* Start PAGE EXCERPT *
# Power Analysis of Embedded Low Latency Network on Chip

Hemasundari. H.

PG student

M.E.Applied Electronics, ECE Department  
Meenakshi College of Engineering  
Chennai, India

G. Akila

Assistant professor

ECE Department

Meenakshi College of Engineering  
Chennai, India

**Abstract**— A Network-on-chip (NOC) is a new paradigm in complex system-on-chip (SOC) designs that provide efficient on chip communication networks. The data is routed through the networks in terms of packets. The routing of data is mainly done by routers. So the architecture of router must be an efficient one with a lower latency and higher throughput. In this project we designed, implemented and analyzed crossbar router architectures for a network on chip communication in a FPGA. The routers have five ports, four ports connected to other ports in four different directions and the fifth port connected to the processing element through a network interface. Our Proposed architecture contains 4x4 crossbar switch, switch allocator, path and channel request, data ram and 4 i/o ports. The datas are sent through the routers inorder to prevent congestion. The switch allocator and VC allocator are used to allocate the datas in priority order. The switch allocator will allocate the datas according to the path and channel request. The XY algorithm with a scheduler is used in this project for proper destination of the datas.

**Keywords:** NOC, FPGA, switch allocator, VC allocator, ports.
* End PAGE EXCERPT *
* Start RAW RECORDS *
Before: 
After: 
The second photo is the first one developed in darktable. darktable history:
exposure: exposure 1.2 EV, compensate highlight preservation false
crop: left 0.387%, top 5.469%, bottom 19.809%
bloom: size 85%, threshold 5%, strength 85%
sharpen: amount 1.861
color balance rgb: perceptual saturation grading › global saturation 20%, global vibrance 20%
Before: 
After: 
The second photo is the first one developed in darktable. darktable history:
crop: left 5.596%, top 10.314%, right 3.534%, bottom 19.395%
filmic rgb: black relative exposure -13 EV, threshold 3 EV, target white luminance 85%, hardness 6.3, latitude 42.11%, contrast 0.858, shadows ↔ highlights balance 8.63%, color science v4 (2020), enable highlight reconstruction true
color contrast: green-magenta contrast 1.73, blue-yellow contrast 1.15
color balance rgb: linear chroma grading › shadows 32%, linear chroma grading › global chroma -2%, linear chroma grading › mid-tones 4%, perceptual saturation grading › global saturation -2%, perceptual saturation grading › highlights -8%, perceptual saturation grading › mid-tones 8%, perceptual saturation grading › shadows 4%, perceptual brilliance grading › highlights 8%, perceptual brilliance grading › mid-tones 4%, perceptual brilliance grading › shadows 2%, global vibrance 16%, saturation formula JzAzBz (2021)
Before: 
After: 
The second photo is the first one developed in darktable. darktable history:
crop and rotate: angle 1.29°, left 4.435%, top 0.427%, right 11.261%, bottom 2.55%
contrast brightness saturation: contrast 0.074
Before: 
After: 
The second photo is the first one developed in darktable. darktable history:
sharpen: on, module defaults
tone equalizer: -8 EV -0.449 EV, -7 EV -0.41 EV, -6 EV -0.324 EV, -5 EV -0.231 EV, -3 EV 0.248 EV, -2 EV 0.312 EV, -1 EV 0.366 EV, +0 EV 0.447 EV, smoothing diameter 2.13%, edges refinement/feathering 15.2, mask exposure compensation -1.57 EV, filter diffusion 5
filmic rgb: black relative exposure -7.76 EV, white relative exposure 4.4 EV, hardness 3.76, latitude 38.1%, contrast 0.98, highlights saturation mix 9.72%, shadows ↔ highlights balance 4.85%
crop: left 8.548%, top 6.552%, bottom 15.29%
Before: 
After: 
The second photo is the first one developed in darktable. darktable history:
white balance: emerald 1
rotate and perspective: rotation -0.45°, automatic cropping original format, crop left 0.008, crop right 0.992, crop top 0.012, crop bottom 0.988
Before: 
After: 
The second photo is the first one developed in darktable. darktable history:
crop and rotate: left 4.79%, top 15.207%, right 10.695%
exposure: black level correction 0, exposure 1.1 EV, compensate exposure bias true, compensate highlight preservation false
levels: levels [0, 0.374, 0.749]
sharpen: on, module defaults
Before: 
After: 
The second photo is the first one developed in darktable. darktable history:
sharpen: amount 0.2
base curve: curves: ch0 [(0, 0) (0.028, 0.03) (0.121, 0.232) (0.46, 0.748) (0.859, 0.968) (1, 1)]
* End RAW RECORDS *
## INSTRUCTION 1
In the NoC router abstract, what algorithm is used to route data to its proper destination?
## INSTRUCTION 2
Transcribe the listing from its first line to the first line containing "color balance rgb: perceptual", including both of those lines.
The abstract and the listing are independent of each other.

## CORRECT ANSWER 1
The XY algorithm with a scheduler.

## CORRECT ANSWER 2
Before: 
After: 
The second photo is the first one developed in darktable. darktable history:
exposure: exposure 1.2 EV, compensate highlight preservation false
crop: left 0.387%, top 5.469%, bottom 19.809%
bloom: size 85%, threshold 5%, strength 85%
sharpen: amount 1.861
color balance rgb: perceptual saturation grading › global saturation 20%, global vibrance 20%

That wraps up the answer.